En Russie – où les gens privilégient la structure familiale -, à de rares exceptions près, si un individu n’est pas concerné directement par un sujet, il ne se mobilise pas, ne s’engage pas. Ainsi, les organisations de sensibilisation à l’hémophilie rassemblent-elles essentiellement des hémophiles ou leurs proches ; il en va de même pour les mouvements de défense des droits des handicapés. Les autres aident parfois, mais sans vraiment s’impliquer. « Ce n’est pas mes oignons », « J’ai assez de mes propres soucis » – telle est souvent la réaction des Russes. Dans un pays où 20,2 millions de personnes (près de 14 % de la population) gagnent moins de 160 euros mensuels, seules les questions touchant directement une majorité de gens peuvent provoquer un débat.

Immaculée conception

De manière surprenante, le débat sur la bioéthique fait à peine plus de vagues dans l’Église orthodoxe de Russie. Sur internet, la plupart des publications consacrées aux questions morales ou anthropologiques soulevées par la PMA et la GPA sont le fait d’ecclésiastiques de divers niveaux hiérarchiques. Et un constat s’impose : en la matière, l’Église ne parle pas d’une seule voix.
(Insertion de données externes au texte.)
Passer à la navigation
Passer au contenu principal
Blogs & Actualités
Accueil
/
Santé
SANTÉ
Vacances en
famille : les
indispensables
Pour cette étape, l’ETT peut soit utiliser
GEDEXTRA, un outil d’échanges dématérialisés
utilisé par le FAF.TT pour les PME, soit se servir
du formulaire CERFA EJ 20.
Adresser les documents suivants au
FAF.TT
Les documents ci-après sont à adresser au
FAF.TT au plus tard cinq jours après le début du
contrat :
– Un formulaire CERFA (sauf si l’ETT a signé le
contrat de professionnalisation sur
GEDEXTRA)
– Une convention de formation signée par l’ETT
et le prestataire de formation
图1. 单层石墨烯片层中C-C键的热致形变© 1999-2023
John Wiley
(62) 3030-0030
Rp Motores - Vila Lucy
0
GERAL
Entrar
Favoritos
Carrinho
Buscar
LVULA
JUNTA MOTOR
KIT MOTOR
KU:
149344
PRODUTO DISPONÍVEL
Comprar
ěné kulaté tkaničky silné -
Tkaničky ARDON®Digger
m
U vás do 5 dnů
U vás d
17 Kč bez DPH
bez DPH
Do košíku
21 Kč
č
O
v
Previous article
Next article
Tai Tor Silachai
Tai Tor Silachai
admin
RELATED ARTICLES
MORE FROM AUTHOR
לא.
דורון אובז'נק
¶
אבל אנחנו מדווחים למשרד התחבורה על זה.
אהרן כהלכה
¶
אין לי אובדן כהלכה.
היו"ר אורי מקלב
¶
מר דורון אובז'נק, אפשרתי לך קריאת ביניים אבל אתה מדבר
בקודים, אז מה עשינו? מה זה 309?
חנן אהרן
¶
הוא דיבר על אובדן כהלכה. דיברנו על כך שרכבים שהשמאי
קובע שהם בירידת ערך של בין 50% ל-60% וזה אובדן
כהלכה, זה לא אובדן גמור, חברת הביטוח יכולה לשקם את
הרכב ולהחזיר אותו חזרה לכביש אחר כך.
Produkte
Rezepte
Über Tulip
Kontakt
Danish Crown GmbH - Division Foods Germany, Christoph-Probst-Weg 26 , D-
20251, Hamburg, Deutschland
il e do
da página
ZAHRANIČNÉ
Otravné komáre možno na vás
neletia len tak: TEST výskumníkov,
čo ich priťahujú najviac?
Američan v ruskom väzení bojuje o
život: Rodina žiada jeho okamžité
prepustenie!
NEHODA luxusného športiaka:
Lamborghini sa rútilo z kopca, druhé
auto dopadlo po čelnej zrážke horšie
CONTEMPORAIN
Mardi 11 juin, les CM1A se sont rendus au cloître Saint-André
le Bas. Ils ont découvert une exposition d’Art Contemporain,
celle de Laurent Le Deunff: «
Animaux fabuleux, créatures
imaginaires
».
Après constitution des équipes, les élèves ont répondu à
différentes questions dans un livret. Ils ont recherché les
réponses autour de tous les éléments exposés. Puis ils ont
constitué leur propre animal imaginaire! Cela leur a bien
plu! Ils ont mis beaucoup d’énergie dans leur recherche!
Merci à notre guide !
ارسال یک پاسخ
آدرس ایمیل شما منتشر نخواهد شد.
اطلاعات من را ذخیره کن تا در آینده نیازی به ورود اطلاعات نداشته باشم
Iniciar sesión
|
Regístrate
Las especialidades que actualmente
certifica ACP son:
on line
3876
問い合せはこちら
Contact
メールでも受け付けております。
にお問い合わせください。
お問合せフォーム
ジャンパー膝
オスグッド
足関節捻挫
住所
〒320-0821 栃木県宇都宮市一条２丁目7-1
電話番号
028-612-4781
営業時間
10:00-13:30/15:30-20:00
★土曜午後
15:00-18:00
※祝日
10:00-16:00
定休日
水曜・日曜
Traditionnellement, les autorités religieuses condamnent toute interférence dans le mystère de la Vie – que ce soit pour empêcher la naissance (avortement) ou la favoriser. Cette position est partagée par de nombreux membres du clergé, tel l’archiprêtre Dmitri Smirnov, président de la commission des affaires familiales, qui estime impensable de baptiser les enfants « éprouvettes » ou nés de la GPA. Il l’a encore répété récemment à la télévision, provoquant une vive réaction du porte-parole de l’Église, Vladimir Legoïda. Pour ce dernier, le point de vue exprimé par son coreligionnaire est une opinion « strictement personnelle ». Et de rappeler la position officielle de l’institution : tant qu’une procédure n’implique pas la destruction d’embryons, aucun couple y ayant recours ne s’expose à la réprobation de l’Église. L’ecclésiastique qualifie les techniques impliquant une destruction des ovocytes fécondés de « moralement inadmissibles ».

Vladimir Legoïda, président du Département synodal de l’information de l’Eglise orthodoxe russe . Crédit : pravmir.ru

Cette position plutôt « progressiste » de l’Église orthodoxe de Russie remonte à 2013. À l’époque, le synode adopte un texte intitulé : « Sur le baptême des nourrissons nés de mères porteuses ». Le sacrement leur est autorisé, comme à tous les autres enfants. Le document évoque la procréation médicalement assistée comme un moyen envisageable pour les couples sans enfant, à condition que tous les ovocytes fécondés soient conservés. L’Église affirme également, rompant avec la tradition, que l’insémination artificielle respecte les liens matrimoniaux et ne se distingue pas essentiellement de la fécondation « naturelle » en tant qu’elle est l’expression du vœu commun des époux.